*Task details*. List every company named in the essay on corporate identity below.

*Text*.

*****

Identity Crisis: Reflective Thinking in Fast Times

Is a firm’s strategic direction defined merely by its core competency or something deeper?
Identity Crisis: Reflective Thinking in Fast Times

Essay by Abhirup Chakrabarti


While debating whether they were a media or technology company, Yahoo experimented with scores of visions before being acquired by Verizon. But it’s not just companies trying to reverse their declining fortunes that can be paralyzed by an identity crisis. Well-off firms often make disastrous choices. At its peak, Research In Motion struggled to choose between the images of “reliable” and “cool” (it chose cool). Rio Tinto terminated a period of stock price growth with disruptive global reorganization, including its acquisition of Alcan. The demise of global chemical giant ICI is blamed on its attempt to do better by “pivoting” from commodity products to specialty products.

One way to determine a company’s direction is based on the concept of core competency — what is it that we are best capable of doing? Yet, for managers, defining core competencies is not a straightforward exercise. Should a company’s core be defined as “what” it does? Or should it replicate what a competitor is doing? Can the core change when circumstances change? Should it be based on aspirations such as innovation, growth, or responsibility? It is no surprise that core competence is one of the most frequently challenged management ideas.

*****

*Supplied entries*.
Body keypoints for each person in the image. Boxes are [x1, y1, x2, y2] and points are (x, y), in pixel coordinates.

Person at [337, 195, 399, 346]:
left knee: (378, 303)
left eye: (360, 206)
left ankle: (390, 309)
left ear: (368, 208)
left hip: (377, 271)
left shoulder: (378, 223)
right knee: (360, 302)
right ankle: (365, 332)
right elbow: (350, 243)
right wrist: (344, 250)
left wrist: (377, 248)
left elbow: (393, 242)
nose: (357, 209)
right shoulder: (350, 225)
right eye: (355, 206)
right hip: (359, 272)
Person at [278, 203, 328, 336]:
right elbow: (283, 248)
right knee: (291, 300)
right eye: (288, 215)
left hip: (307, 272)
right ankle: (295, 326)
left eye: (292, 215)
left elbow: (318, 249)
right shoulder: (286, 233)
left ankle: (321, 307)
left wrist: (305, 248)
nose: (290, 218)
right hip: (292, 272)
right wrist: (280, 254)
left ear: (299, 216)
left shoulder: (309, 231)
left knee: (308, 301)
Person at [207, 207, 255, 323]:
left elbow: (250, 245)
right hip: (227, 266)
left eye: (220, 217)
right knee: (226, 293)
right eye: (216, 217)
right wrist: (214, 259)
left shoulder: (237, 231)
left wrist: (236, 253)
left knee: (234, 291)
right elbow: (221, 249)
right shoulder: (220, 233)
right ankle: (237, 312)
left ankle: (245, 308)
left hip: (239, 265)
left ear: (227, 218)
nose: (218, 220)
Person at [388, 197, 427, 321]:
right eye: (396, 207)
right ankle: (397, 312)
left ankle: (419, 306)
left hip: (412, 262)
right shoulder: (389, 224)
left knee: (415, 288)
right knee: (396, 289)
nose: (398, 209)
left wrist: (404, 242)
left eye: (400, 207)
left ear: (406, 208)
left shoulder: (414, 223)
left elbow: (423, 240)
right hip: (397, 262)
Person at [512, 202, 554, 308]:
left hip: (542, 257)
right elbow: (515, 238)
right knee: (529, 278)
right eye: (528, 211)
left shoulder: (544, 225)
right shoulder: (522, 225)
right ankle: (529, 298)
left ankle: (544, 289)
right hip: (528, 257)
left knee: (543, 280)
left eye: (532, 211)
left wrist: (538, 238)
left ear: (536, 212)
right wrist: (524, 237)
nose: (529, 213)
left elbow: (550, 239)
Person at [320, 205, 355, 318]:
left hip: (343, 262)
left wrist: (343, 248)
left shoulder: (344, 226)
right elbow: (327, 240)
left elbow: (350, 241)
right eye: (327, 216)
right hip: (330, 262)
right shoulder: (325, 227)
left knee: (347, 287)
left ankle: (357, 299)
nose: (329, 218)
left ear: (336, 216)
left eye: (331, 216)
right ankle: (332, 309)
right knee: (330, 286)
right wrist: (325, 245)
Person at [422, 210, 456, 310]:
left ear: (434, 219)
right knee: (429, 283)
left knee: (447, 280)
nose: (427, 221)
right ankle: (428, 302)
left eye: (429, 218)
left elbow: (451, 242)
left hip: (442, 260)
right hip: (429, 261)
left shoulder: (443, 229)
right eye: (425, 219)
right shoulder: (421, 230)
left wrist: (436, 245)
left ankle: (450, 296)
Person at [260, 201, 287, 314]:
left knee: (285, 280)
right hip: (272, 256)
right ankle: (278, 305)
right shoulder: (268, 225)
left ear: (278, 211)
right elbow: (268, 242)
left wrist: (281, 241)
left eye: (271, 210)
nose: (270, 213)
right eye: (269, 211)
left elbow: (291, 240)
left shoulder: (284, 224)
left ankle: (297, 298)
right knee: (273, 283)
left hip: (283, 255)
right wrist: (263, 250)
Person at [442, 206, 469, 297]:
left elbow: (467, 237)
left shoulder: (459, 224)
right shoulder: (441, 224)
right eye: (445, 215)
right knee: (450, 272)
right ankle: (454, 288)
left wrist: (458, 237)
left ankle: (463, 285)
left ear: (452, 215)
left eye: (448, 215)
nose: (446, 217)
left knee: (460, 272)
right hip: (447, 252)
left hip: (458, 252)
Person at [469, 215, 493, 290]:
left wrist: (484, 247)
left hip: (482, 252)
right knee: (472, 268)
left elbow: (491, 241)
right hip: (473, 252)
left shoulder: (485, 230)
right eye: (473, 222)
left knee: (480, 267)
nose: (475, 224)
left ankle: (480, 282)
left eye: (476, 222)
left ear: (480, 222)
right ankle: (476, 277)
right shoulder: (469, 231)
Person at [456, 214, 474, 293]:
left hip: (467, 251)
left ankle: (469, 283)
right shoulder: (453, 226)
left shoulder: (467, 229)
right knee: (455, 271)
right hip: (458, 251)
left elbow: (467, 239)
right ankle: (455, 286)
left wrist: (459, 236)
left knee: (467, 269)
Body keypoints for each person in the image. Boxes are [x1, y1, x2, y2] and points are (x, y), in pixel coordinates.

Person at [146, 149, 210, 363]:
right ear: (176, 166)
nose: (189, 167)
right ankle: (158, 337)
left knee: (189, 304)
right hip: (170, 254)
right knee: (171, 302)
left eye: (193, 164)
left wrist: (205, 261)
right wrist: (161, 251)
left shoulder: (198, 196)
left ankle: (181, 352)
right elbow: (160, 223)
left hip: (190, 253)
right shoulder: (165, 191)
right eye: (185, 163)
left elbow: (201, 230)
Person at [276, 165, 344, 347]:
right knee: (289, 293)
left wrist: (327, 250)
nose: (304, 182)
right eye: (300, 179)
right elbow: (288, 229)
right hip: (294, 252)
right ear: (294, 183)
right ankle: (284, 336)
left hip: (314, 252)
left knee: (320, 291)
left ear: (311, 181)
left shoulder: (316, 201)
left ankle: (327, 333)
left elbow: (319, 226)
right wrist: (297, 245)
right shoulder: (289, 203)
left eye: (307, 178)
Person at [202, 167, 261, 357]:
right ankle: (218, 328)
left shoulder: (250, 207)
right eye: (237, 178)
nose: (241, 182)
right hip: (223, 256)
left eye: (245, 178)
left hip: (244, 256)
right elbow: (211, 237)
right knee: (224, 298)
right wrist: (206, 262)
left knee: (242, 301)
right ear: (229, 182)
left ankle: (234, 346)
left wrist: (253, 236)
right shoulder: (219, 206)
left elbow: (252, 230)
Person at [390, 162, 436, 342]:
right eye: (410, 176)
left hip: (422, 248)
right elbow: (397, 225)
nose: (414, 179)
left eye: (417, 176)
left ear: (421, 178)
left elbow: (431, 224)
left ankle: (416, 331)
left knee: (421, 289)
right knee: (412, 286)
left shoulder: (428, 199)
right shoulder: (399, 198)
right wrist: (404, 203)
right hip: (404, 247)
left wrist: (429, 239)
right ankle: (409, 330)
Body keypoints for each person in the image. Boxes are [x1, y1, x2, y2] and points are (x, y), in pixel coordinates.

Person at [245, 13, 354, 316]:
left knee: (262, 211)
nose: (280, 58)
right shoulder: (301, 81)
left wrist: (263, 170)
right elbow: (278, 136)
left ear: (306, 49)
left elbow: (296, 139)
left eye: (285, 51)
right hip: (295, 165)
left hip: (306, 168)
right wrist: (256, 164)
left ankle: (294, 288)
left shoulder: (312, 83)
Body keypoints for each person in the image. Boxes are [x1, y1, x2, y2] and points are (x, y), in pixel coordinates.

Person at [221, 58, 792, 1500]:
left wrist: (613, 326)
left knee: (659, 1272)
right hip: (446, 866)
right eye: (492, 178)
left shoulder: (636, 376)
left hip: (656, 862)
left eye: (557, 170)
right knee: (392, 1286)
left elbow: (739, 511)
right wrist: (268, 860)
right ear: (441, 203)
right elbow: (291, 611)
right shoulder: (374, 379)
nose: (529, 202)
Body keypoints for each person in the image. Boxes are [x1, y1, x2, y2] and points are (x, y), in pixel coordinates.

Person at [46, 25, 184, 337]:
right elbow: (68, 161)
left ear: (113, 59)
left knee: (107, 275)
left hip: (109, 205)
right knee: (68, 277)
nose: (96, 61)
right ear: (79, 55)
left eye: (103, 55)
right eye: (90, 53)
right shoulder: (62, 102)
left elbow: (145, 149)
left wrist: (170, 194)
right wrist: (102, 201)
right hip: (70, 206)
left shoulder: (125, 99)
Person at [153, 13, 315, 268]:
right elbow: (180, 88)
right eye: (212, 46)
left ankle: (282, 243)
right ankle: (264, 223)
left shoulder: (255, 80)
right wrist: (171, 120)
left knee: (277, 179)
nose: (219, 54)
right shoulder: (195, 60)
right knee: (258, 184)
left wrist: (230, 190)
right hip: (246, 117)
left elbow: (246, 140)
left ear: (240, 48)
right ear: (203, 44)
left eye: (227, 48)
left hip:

*****

*Exercise answer*. Yahoo, Verizon, Research In Motion, Rio Tinto, Alcan, ICI